A note on SQL: It would be remiss of me not to mention in passing that most of the algebraic operators have analogs in SQL that also aren’t functions. This state of affairs is due to the fact that, as indicated in the exercises in Chapter 2, SQL allows the comparison v1 = v2 to evaluate to TRUE even if v1 and v2 are distinct. For example, consider the character strings ‘Paris’ and ‘Paris ', respectively (note the trailing space in the latter); these values are clearly distinct, and yet SQL sometimes regards them as equal. As a consequence, certain queries give what the standard calls “possibly nondeterministic results.” Here’s a simple example:

  SELECT DISTINCT S.CITY FROM S

If one supplier has CITY value ‘Paris’ and Paris ‘another ', then the result will include either or both of ‘Paris’ and ‘Paris ', but which result we get might be undefined. We could even legitimately get one result on one day and another on another, even if the database hasn’t changed at all in the interim. You might like to meditate on some of the implications of this state of affairs.

Summary

Almost inevitably, this has been the longest chapter in the book. Even so, I haven’t covered “all known” algebraic operators, nor have I explained every last detail of the ones I did cover; but I hope I have covered enough to give you a good sense of what the algebra is all about. To review briefly, here’s a list of the operators I did discuss: rename, restrict, project (including the ALL BUT form), join, semijoin (MATCHING), intersection, union, disjoint union (D_UNION), difference, semidifference (NOT MATCHING), product, divide, theta-join (including equijoin), extend, summarize, group, and ungroup. I also discussed certain nonalgebraic operators: relational comparisons, INSERT, DELETE, and UPDATE (and relational assignment), and ORDER BY. Other topics I covered include:

  • Closure: I explained the need for a set of relation type inference rules, so that we always know the type of the result of any given relational expression.

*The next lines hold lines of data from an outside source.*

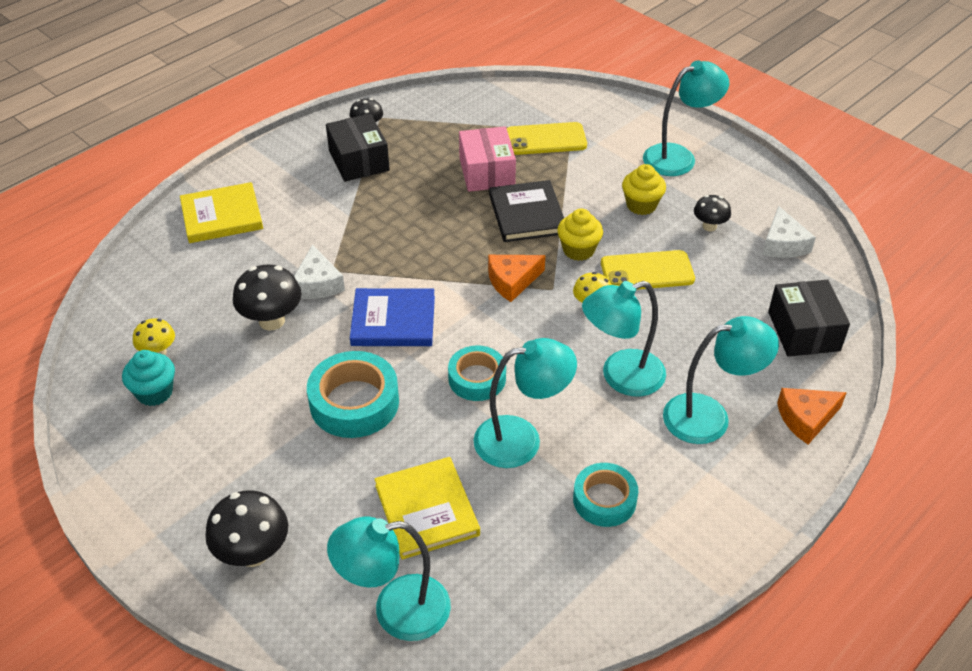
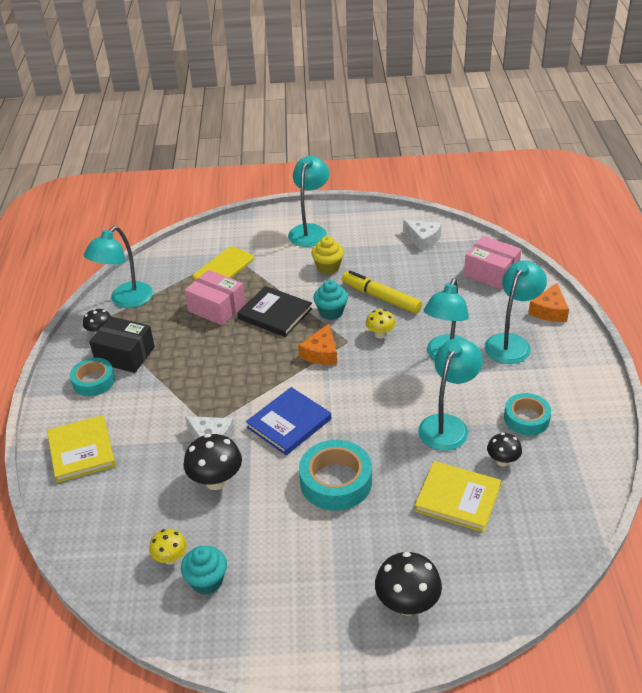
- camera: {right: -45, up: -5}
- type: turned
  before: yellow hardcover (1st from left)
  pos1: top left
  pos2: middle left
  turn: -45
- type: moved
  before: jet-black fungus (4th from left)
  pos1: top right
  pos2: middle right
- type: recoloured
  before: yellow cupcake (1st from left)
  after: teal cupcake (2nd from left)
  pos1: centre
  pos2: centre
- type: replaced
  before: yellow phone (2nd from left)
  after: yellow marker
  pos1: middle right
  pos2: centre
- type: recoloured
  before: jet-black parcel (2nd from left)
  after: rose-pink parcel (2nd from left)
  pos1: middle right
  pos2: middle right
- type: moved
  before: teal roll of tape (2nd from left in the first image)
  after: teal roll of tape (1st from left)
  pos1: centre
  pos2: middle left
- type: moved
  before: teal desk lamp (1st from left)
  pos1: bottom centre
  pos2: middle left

  • Primitive operators: I showed that many of the operators are in fact shorthand for certain combinations of others. In particular, intersect and product are special cases of join, and difference is a special case of semidifference.

  • Join: I also showed that—thanks to the fact that join is both commutative and associative—it was possible to define an n-adic or prefix version of the operator (where n is any integer greater than or equal to zero). The join of no relations at all is TABLE_DEE.

  • SQL expressions: I gave a conceptual algorithm for evaluating SQL SELECT - FROM - WHERE expressions. I also suggested that the SELECT - FROM - WHERE template is sometimes too rigid.

  • Summaries versus aggregate operators: I stressed the point (without getting into too much detail) that these are logically distinct constructs.

  • Expression transformation: I briefly explained the distributive, commutative, and associative laws and described their role in optimization (“query rewrite”).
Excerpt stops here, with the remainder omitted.